**Exercise brief**:
Each line below must be set down exactly; omit any image you find.

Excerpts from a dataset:
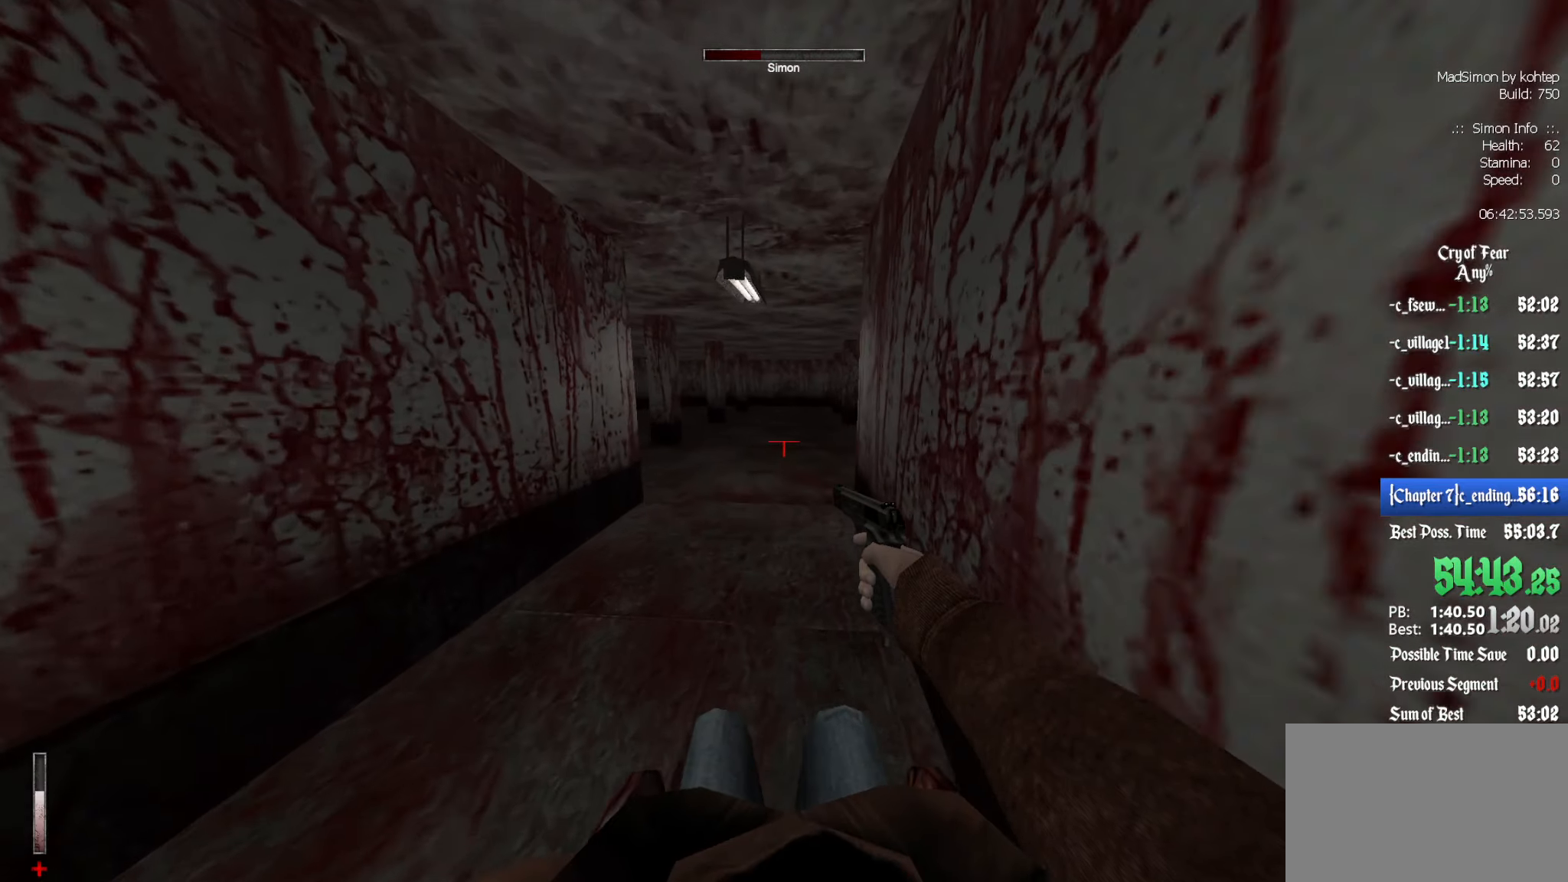
{"keys": [], "mouse": [], "events": [[216, "z", "down"], [266, "z", "up"]]}
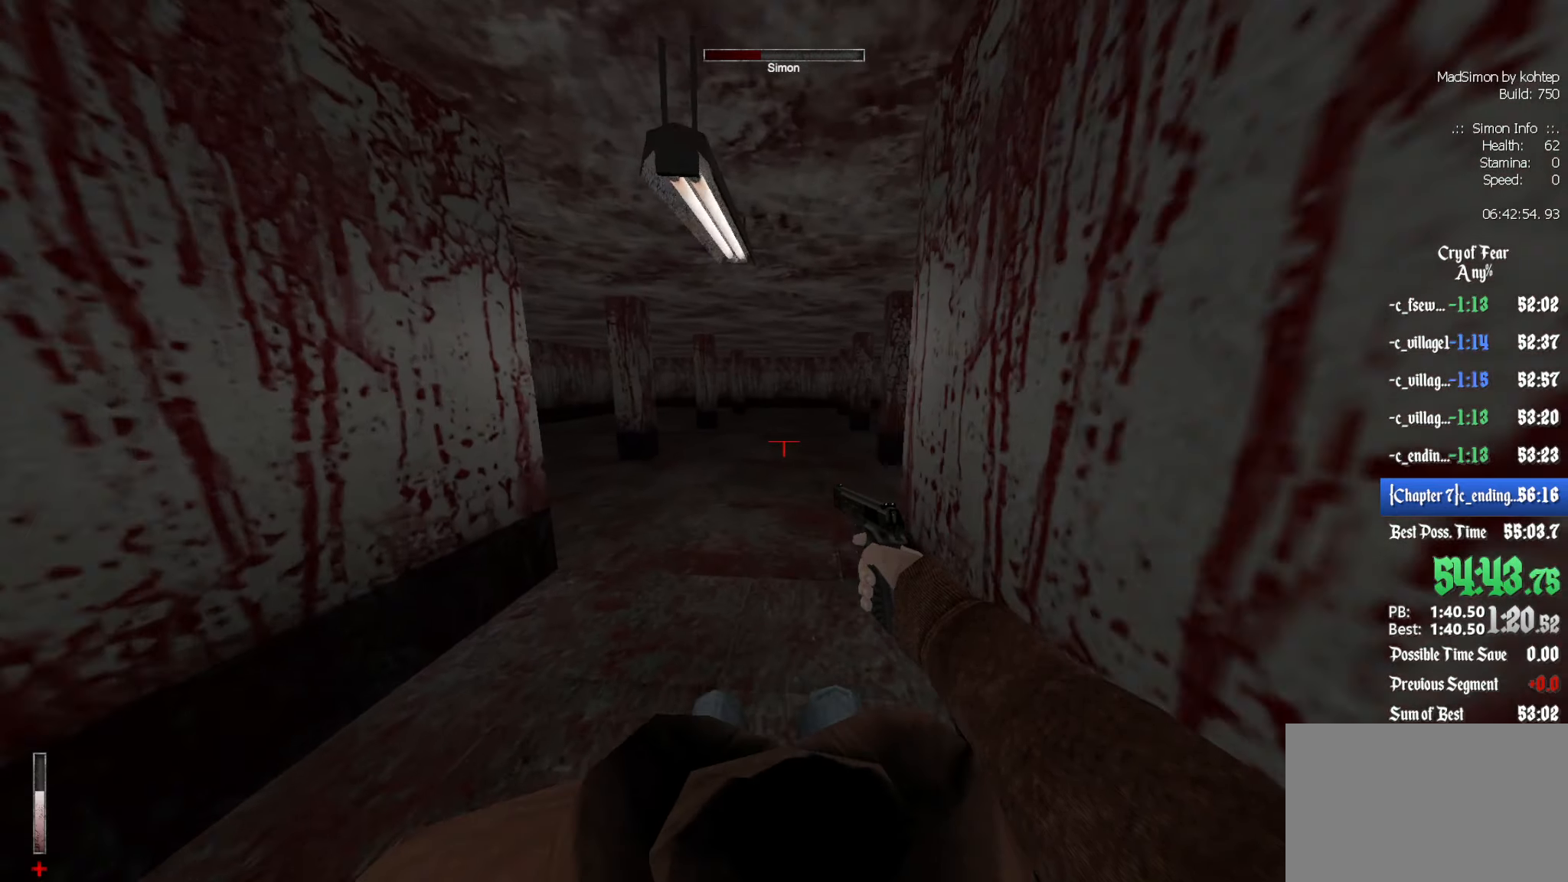
{"keys": [], "mouse": [], "events": [[316, "d", "down"], [366, "d", "up"]]}
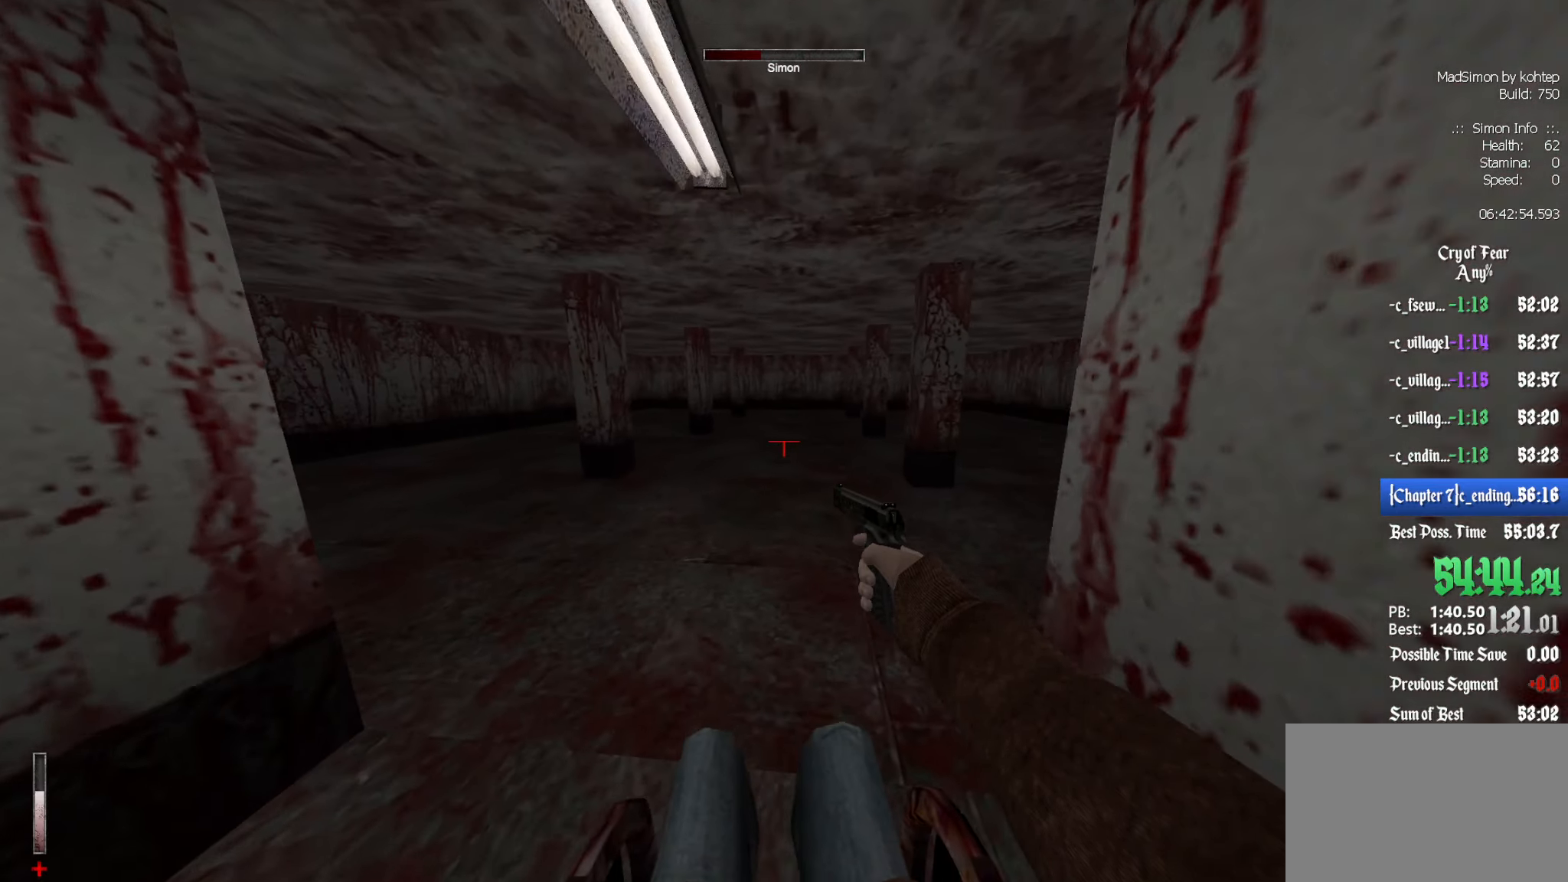
{"keys": [], "mouse": [], "events": []}
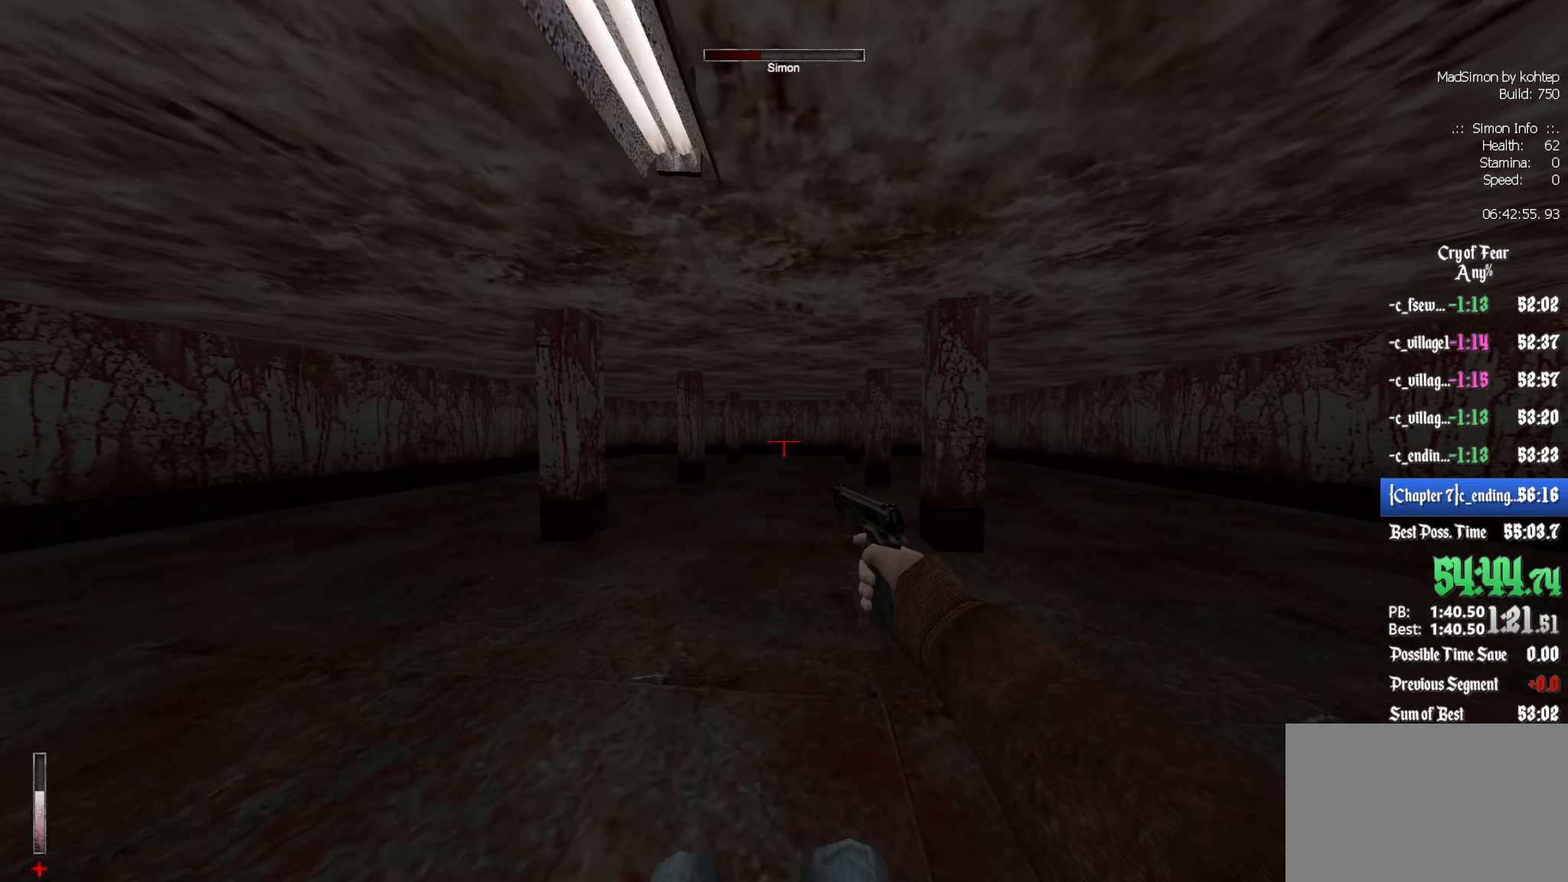
{"keys": [], "mouse": [], "events": [[433, "d", "down"], [483, "d", "up"]]}
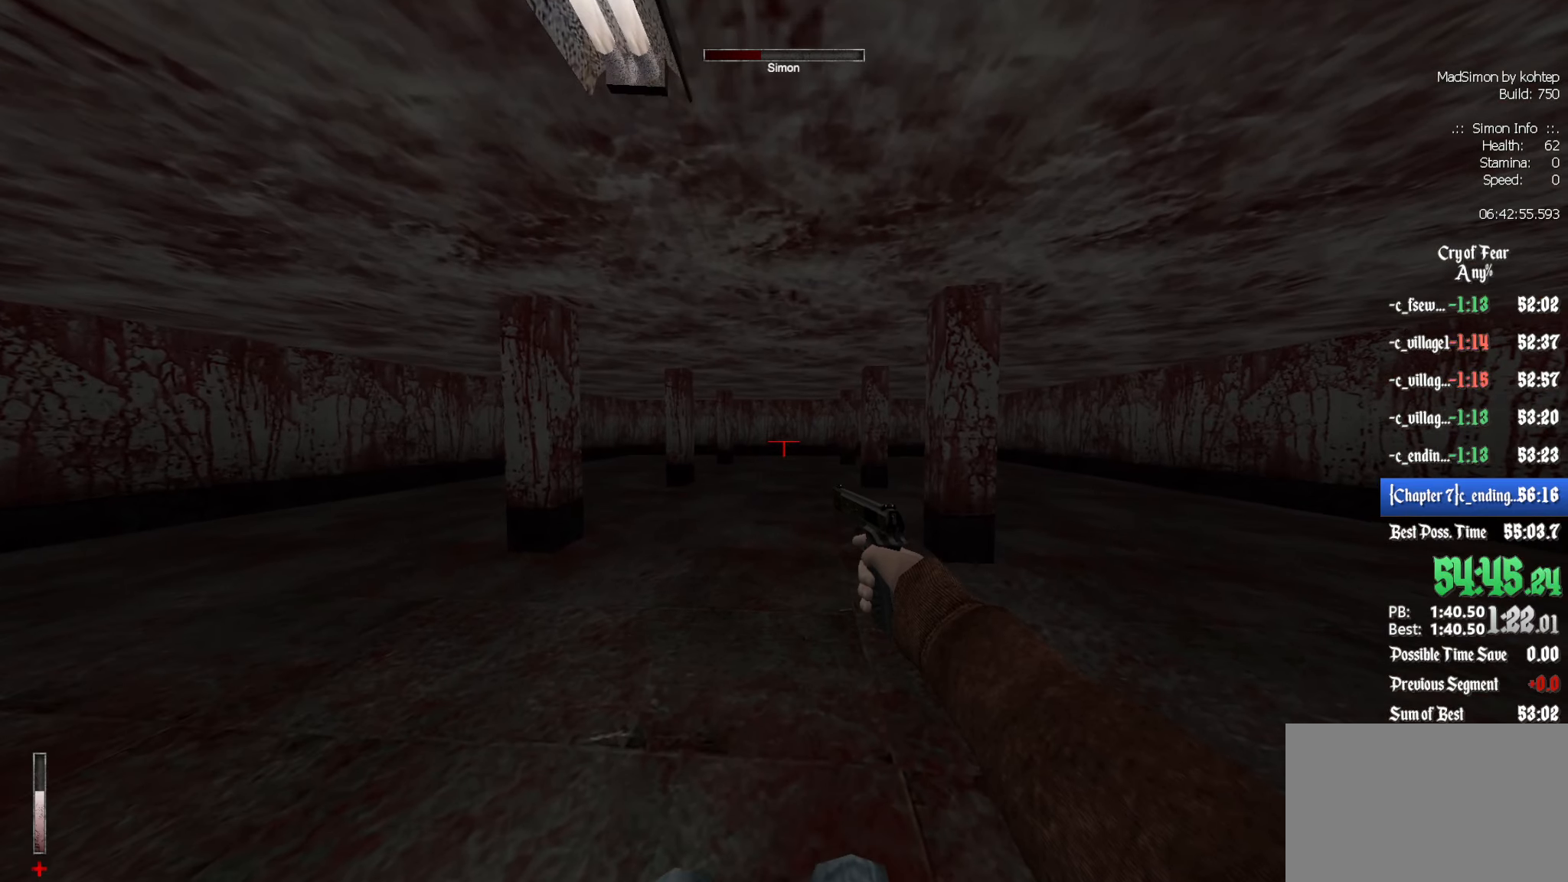
{"keys": [], "mouse": [], "events": [[400, "z", "down"], [450, "z", "up"]]}
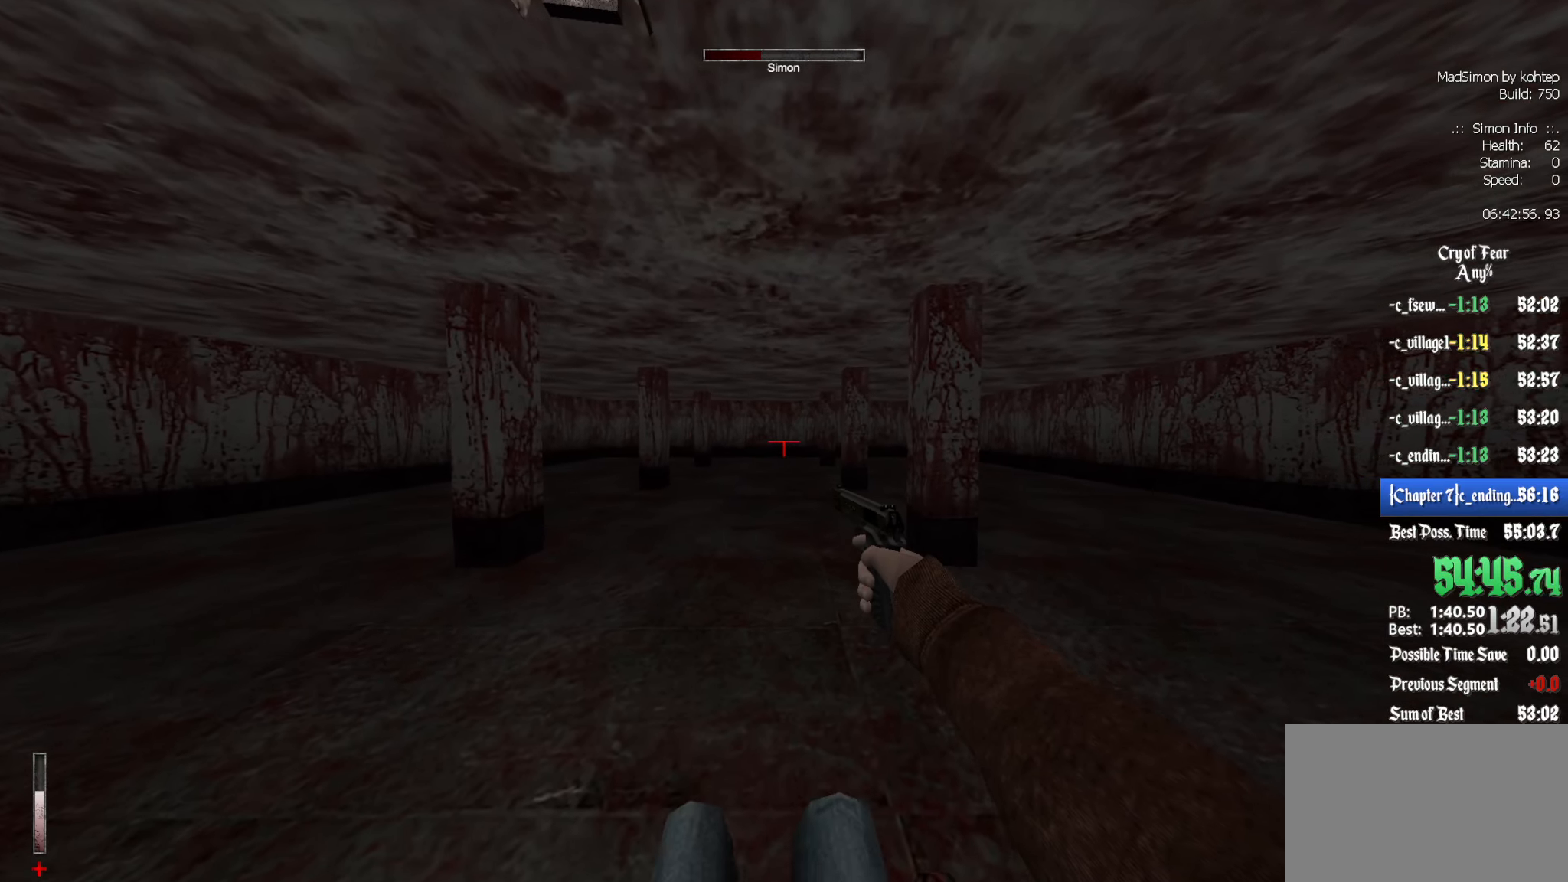
{"keys": ["s"], "mouse": [], "events": [[233, "s", "down"]]}
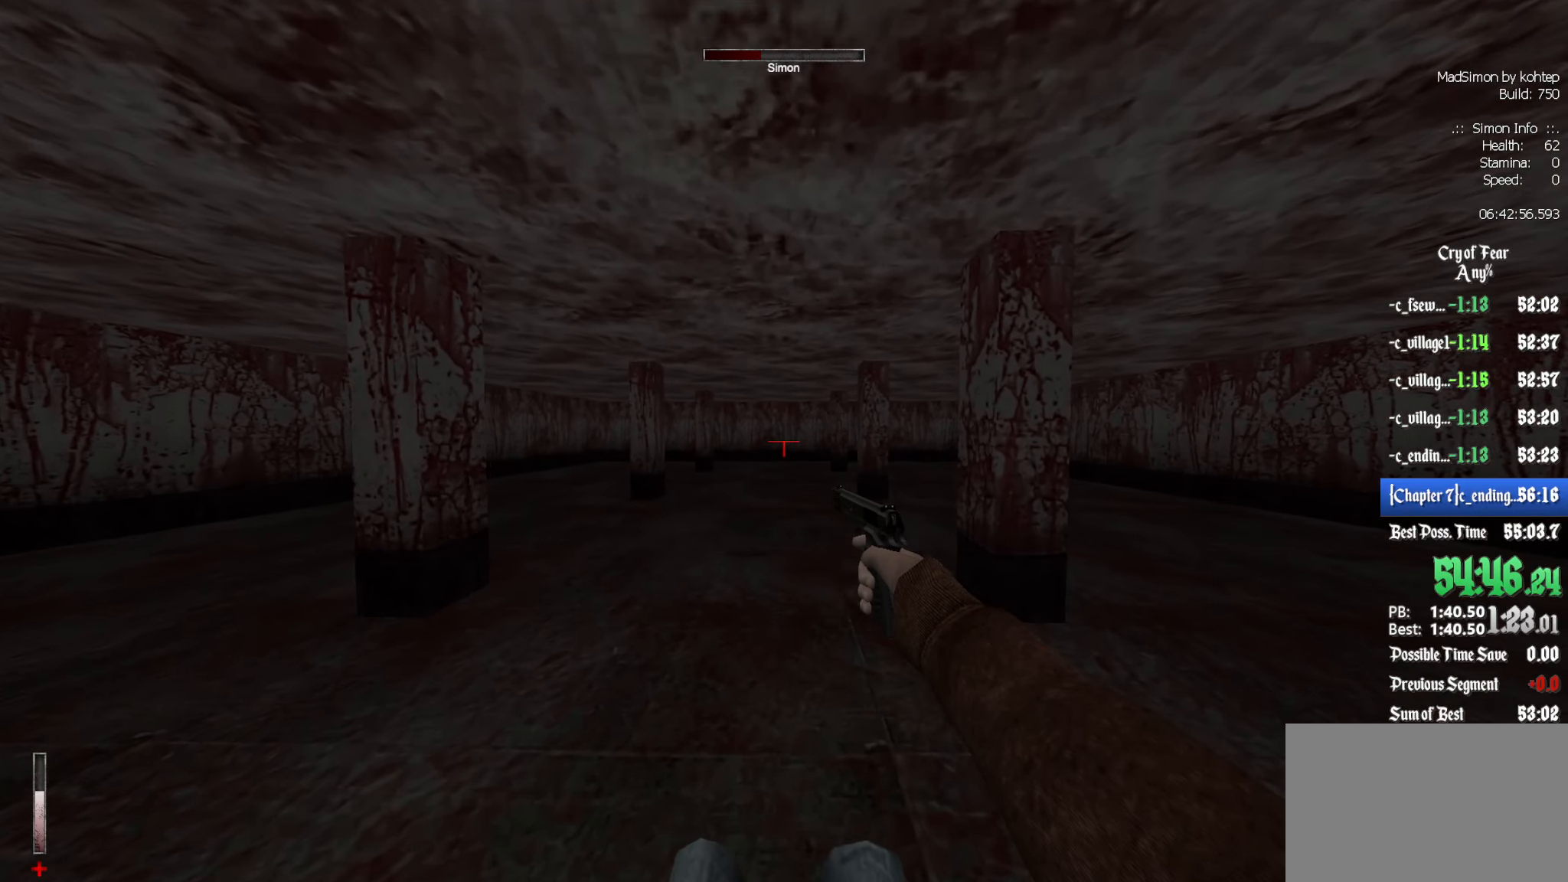
{"keys": ["s"], "mouse": [], "events": []}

**Response below**:
{"keys": [], "mouse": [], "events": [[216, "z", "down"], [266, "z", "up"]]}
{"keys": [], "mouse": [], "events": [[316, "d", "down"], [366, "d", "up"]]}
{"keys": [], "mouse": [], "events": []}
{"keys": [], "mouse": [], "events": [[433, "d", "down"], [483, "d", "up"]]}
{"keys": [], "mouse": [], "events": [[400, "z", "down"], [450, "z", "up"]]}
{"keys": ["s"], "mouse": [], "events": [[233, "s", "down"]]}
{"keys": ["s"], "mouse": [], "events": []}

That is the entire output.